Dia menyodorkanku segelas kopi, membuat aku meliriknya sesaat. "Suka kopi?" tanyanya. Kami sedang berada di ruang tunggu yang tertata seperti ruang keluarga. Bahkan disini tersedia dispenser dan televisi.

"Nggak, makasih." sautku membuat dia mengangguk beberapa kali. "Paksain tidur aja, lo mau nunggu sampe pagi?" tanyanya membuat aku mendengus.

"Lo sendiri kenapa gak tidur?" dia yang berada di sebrangku dan tepat berada di samping Mas Danar meletakkan gelas di meja yang menjadi jarak di antara kami.

"Kalau tidur semua, terus tiba-tiba ada hal yang tidak di inginkan berabe." aku langsung merapat ke arah Saskia yang sudah terlelap. Demi apapun saat ini aku sedang merasa fomo akibat film horor yang siang tadi kami tonton.

"Lo ngomong gak jelas kayak gitu lagi, gue beneran pukul kepala lo ya.” dia mendengus sebelum tertawa kecil. "Loh, otak lo kenapa mikir ke arah situ? Gue hanya mengandaikan jika terjadi sesuatu, bukan berarti itu hantu-" ucapannya terhenti saat aku melayangkan bantal sofa. Untungnya dia dapat menangkap dengan baik.

"Hari pertama kerja sama yang kurang menyenangkan." desisnya membuat aku mendelik. "Aturan lo gak usah nge-iyain ganti Mas Erwin." sautku membuat dia mengangguk beberapa kali.

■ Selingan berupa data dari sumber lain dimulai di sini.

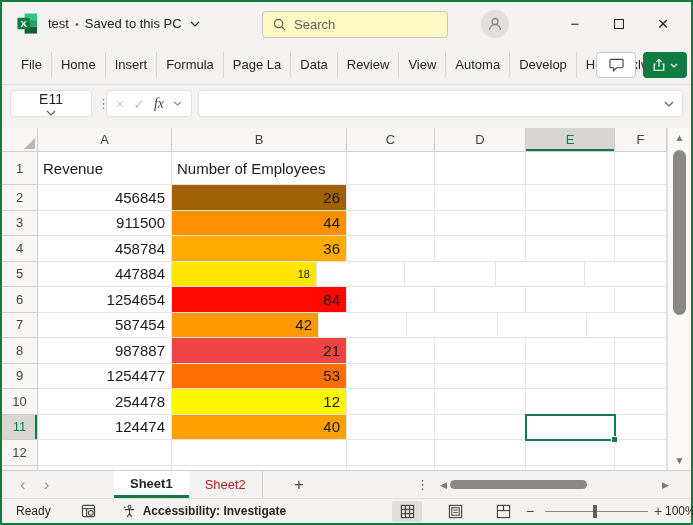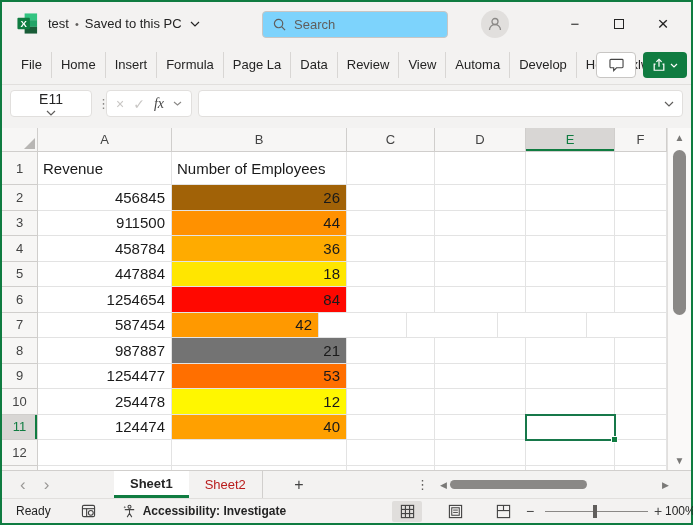"Search" .searchbox { background: #7dd3fc -> #fef9c3 }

"Sejak kapan lo bangun usaha ini?" tanyanya sambil menyapu pandangan ke segala arah. "Tiga tahun lalu setelah gue lulus S1." ujarku membuat dia mengangguk.

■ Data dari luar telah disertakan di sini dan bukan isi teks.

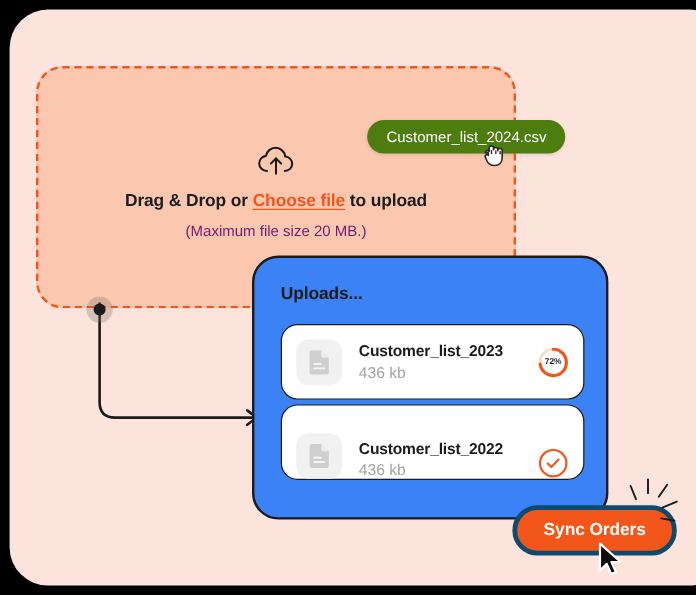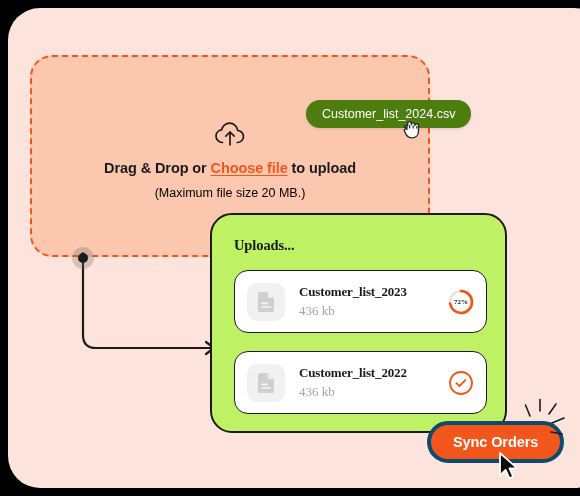"(Maximum file size 20 MB.)" .dz-line2 { color: #000000 -> #701a75 }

"Angkatan 14?" aku mengangguk. "Lo angkatan berapa?" dia mengambil bantal sofa untuk ia peluk sama seperti apa yang sedang aku lakukan.

"Angkatan 11," katanya membuat aku melotot. "Loh, sorry gue tadi cuma panggil nama." dia hanya melirik, "Santai aja, gue gak segila hormat itu kok," aku mendengus mendengar itu.

"Kalo lo ngerasa ngantuk, tidur aja." katanya saat beberapa kali menangkap aku yang sudah menguap beberapa kali. Cahaya dari lampu emergency-nya masih menangkap wajahku meski sekarang sudah meredup karena tidak tahu kapan terakhir kali di charger.

"Sorry kalo gue banyak omong, gue gak biasa di situasi hening." aku mengangguk. "Sama, gue juga gak terlalu suka kalo cuma diem-dieman. Jadi sans,"

"Nama lo siapa?"

"Senja,"

***

       Aku menghela nafas sebelum kembali meletakkan handphone di atas meja. Ana menatapku sekilas, lalu bertukar pandang dengan Bela. "CV ta'aruf lagi?" tanyanya membuat aku menggedikkan bahu.

"Kak Keisya pengen banget lo nikah cepet Bun?" Ujar Bela membuat aku menghela nafas. "Semenjak tahu Kak-" aku langsung mengatupkan bibir, tidak ingin kembali melontarkan nama itu.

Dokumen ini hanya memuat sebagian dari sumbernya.